[Start of Attachment]

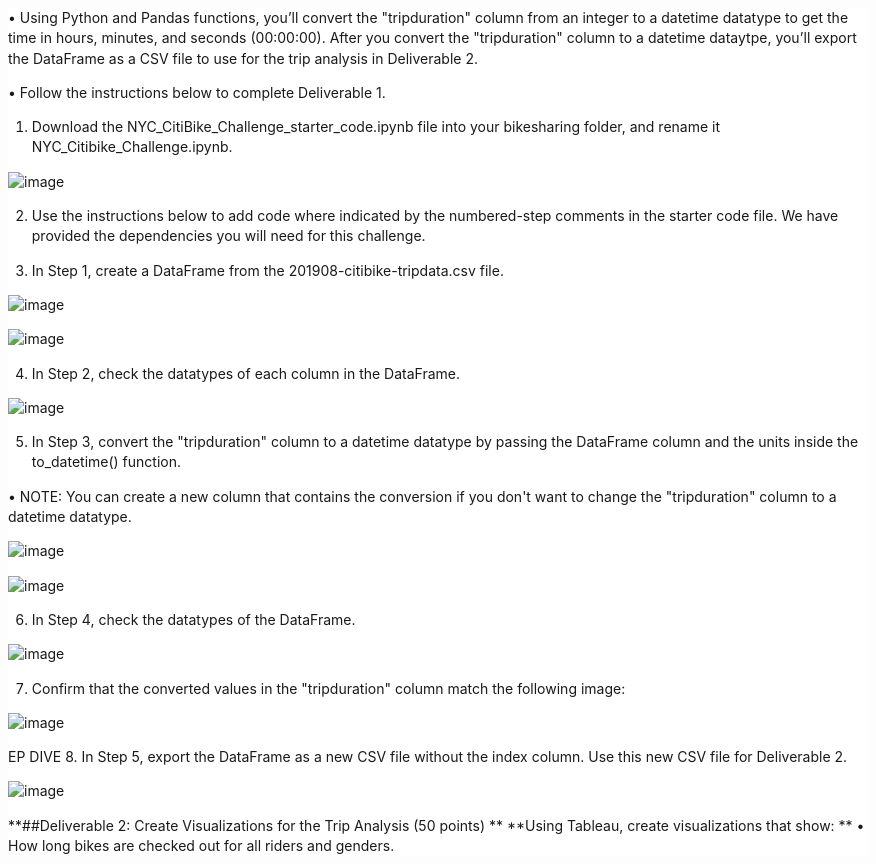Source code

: •	Using Python and Pandas functions, you’ll convert the "tripduration" column from an integer to a datetime datatype to get the time in hours, minutes, and seconds (00:00:00). After you convert the "tripduration" column to a datetime dataytpe, you’ll export the DataFrame as a CSV file to use for the trip analysis in Deliverable 2.

•	Follow the instructions below to complete Deliverable 1.

 1.	Download the NYC_CitiBike_Challenge_starter_code.ipynb file into your bikesharing folder, and rename it NYC_Citibike_Challenge.ipynb.

 ![image](https://user-images.githubusercontent.com/117233641/231678001-1d4c41f4-822a-4950-b64d-f3fcc47f67b3.png)

2.	Use the instructions below to add code where indicated by the numbered-step comments in the starter code file. We have provided the dependencies you will need for this challenge.

3.	In Step 1, create a DataFrame from the 201908-citibike-tripdata.csv file.

![image](https://user-images.githubusercontent.com/117233641/231678102-73ba09d6-2504-4776-9106-749d12792fc8.png)

![image](https://user-images.githubusercontent.com/117233641/231678270-668546c6-c7e5-4855-b75b-857f72daa1f8.png)


4.	In Step 2, check the datatypes of each column in the DataFrame.

 ![image](https://user-images.githubusercontent.com/117233641/231678328-a5350c7d-6ad9-4bf0-a02e-d5c9ec82ca5b.png)


5.	In Step 3, convert the "tripduration" column to a datetime datatype by passing the DataFrame column and the units inside the to_datetime() function.

•	NOTE: You can create a new column that contains the conversion if you don't want to change the "tripduration" column to a datetime datatype.

![image](https://user-images.githubusercontent.com/117233641/231678390-3e57a65a-de84-437e-b55e-016136f8ab27.png)
 
 ![image](https://user-images.githubusercontent.com/117233641/231678541-d2c9b8e6-1867-4195-9024-99daf7d78d22.png)

 
6.	In Step 4, check the datatypes of the DataFrame.
 
![image](https://user-images.githubusercontent.com/117233641/231678621-6ec32d4d-44bc-4e62-b6a7-0d4e11328d50.png)
 
7.	Confirm that the converted values in the "tripduration" column match the following image:

![image](https://user-images.githubusercontent.com/117233641/231678700-9ffb2305-ac53-40e9-a0e8-f41d544c24b1.png)
 

EP DIVE
8.	In Step 5, export the DataFrame as a new CSV file without the index column. Use this new CSV file for Deliverable 2.
 
![image](https://user-images.githubusercontent.com/117233641/231678760-5bdbd128-c40a-4afa-a921-6231e512957e.png)




**##Deliverable 2: Create Visualizations for the Trip Analysis (50 points)
**
**Using Tableau, create visualizations that show:
**
  •	How long bikes are checked out for all riders and genders.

[End of Attachment]

Assigned task
Copy each line of the listing that holds the word "tripduration".

Task result
: •	Using Python and Pandas functions, you’ll convert the "tripduration" column from an integer to a datetime datatype to get the time in hours, minutes, and seconds (00:00:00). After you convert the "tripduration" column to a datetime dataytpe, you’ll export the DataFrame as a CSV file to use for the trip analysis in Deliverable 2.
5.	In Step 3, convert the "tripduration" column to a datetime datatype by passing the DataFrame column and the units inside the to_datetime() function.
•	NOTE: You can create a new column that contains the conversion if you don't want to change the "tripduration" column to a datetime datatype.
7.	Confirm that the converted values in the "tripduration" column match the following image:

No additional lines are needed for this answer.